Auteur : Alexandre Dumas Bragelonne t1
Date : 1847-1850


Je connais bien la prose de Dumas maintenant, pourtant j’éprouve toujours de l’appréhension avant d’ouvrir l’un de ses livres. C’est idiot car j’adore suivre les aventures de mes mousquetaires favoris et que c’est tellement fluide à la lecture que finalement il n’y a aucune crainte à avoir de trouver ça long et ennuyeux. Quoiqu’ il est arrivé de mettre ces adjectifs lors de quelques passages mais dans l’ensemble, c’est bien peu de choses.

Ça commence fort, avec la restauration sur le trône de Charles II par mes préférés Athos le sage et D’Artagnan l’audacieux. Deux façons de faire radicalement opposées mais avec le même résultat : j’adore !
Néanmoins je me suis demandé où étaient passés les deux autres compères. Il a fallu attendre la page 670 pour le savoir ! Aramis est devenu évêque et utilise Fouquet et Porthos à ses fins…
Après l’Angleterre, on s’occupe des affaires de la France, qui a un nouveau roi, à l’aube de son règne : Louis XIV. Il est entouré de Colbert, l’intendant pas très amical et surtout jaloux de Fouquet, le surintendant plus riche  et puissant que le roi.
On sait bien que dans la réalité les deux hommes ont fait des choses pour le pays, mais comme ici, c’est un roman et qu’il faut bien un méchant, c’est le successeur de Mazarin qui se charge du mauvais rôle. Il est vraiment antipathique et ses calculs sournois en font vraiment l’ennemi détestable. J'adore toujours le fait d'être dans l'intimité des grands personnages de l'époque, même si je sais qu'une partie est romancée (merci les notes de bas de pages éclairantes), ça donne vraiment l'impression d'être au coeur de l'histoire, de la vivre.
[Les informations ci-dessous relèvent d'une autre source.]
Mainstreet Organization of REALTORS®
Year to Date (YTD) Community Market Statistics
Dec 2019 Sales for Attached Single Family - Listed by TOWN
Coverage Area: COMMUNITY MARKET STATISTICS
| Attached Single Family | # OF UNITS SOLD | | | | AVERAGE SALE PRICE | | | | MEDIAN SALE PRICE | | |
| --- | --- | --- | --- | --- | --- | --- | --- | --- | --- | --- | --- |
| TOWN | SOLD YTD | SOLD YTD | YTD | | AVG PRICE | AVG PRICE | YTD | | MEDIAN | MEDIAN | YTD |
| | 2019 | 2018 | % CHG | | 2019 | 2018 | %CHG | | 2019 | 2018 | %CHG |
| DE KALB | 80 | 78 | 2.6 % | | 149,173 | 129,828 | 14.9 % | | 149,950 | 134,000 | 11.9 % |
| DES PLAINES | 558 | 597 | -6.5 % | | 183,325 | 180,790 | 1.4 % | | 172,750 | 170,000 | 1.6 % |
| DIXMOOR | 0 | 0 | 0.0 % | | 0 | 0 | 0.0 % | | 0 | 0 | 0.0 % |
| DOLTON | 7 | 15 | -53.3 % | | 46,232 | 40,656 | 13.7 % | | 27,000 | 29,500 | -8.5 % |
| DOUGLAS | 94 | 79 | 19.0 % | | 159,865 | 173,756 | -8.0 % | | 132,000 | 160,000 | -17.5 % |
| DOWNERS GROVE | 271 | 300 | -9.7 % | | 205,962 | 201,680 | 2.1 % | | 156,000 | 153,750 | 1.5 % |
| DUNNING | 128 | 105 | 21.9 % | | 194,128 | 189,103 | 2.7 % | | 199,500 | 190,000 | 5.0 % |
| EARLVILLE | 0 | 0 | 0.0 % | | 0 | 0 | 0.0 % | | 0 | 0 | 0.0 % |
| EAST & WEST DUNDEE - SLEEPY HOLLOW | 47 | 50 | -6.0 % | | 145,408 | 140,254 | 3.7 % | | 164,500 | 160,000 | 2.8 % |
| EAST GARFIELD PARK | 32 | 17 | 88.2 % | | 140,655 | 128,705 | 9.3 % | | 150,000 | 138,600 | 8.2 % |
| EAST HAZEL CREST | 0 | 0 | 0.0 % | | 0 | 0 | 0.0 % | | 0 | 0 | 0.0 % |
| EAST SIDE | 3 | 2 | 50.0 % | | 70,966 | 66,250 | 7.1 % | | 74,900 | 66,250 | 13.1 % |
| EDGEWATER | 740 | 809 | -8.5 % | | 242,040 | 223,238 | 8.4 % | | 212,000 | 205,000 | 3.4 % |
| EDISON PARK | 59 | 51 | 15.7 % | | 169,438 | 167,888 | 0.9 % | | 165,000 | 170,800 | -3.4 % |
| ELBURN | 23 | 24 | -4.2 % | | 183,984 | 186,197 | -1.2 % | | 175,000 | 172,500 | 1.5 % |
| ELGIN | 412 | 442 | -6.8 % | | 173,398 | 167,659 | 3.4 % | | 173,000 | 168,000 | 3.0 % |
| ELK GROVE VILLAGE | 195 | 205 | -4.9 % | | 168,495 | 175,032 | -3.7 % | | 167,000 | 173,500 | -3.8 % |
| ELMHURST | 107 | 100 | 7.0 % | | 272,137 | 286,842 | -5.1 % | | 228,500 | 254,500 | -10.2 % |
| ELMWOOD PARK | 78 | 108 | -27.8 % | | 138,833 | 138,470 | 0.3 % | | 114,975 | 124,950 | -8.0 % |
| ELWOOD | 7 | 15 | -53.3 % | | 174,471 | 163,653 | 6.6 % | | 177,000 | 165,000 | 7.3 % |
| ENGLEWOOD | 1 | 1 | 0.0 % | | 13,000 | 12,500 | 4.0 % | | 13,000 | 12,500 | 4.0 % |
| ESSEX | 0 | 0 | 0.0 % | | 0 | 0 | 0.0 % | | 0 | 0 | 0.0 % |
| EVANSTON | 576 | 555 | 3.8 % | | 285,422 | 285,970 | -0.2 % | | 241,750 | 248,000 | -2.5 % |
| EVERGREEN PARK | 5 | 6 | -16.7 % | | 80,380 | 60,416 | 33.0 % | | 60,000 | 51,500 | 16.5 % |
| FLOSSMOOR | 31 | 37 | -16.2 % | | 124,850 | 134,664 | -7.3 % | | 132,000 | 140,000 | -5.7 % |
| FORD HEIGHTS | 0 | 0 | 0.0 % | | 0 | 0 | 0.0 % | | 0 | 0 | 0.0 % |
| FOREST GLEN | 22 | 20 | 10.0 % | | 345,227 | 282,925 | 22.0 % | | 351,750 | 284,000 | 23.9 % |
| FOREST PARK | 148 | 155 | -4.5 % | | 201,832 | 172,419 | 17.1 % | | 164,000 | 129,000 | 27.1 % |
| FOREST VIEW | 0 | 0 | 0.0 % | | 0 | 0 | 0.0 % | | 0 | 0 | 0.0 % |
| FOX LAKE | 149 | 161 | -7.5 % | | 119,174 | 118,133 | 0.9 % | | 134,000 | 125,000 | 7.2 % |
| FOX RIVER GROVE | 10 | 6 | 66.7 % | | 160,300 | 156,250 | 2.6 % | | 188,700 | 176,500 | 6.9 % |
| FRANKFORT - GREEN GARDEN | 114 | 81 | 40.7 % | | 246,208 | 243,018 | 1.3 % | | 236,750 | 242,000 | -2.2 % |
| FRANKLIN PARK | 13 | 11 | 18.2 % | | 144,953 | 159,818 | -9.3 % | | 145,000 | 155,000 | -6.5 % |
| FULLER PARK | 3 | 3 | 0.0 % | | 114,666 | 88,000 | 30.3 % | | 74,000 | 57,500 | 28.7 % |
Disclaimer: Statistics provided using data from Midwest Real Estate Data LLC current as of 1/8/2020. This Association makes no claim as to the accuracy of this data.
Un début qui paraît être dans la continuité de Vingt ans après, mais je sens que chacun suit sa voie et que malgré l’amitié, ça ne sera plus comme dans le premier chapitre de leurs aventures. C’est dommage car ça me manque, j’espère qu’on les retrouvera tous les quatre ensemble. Il faut dire qu’après avoir passé tellement de temps avec eux, partagé tant d’histoires, d’aventures, partagé leur vie, de leur jeunesse à leur âge vénérable (ils ont 50 ans bien sonnés maintenant), je les considère comme des amis que je ne veux pas quitter.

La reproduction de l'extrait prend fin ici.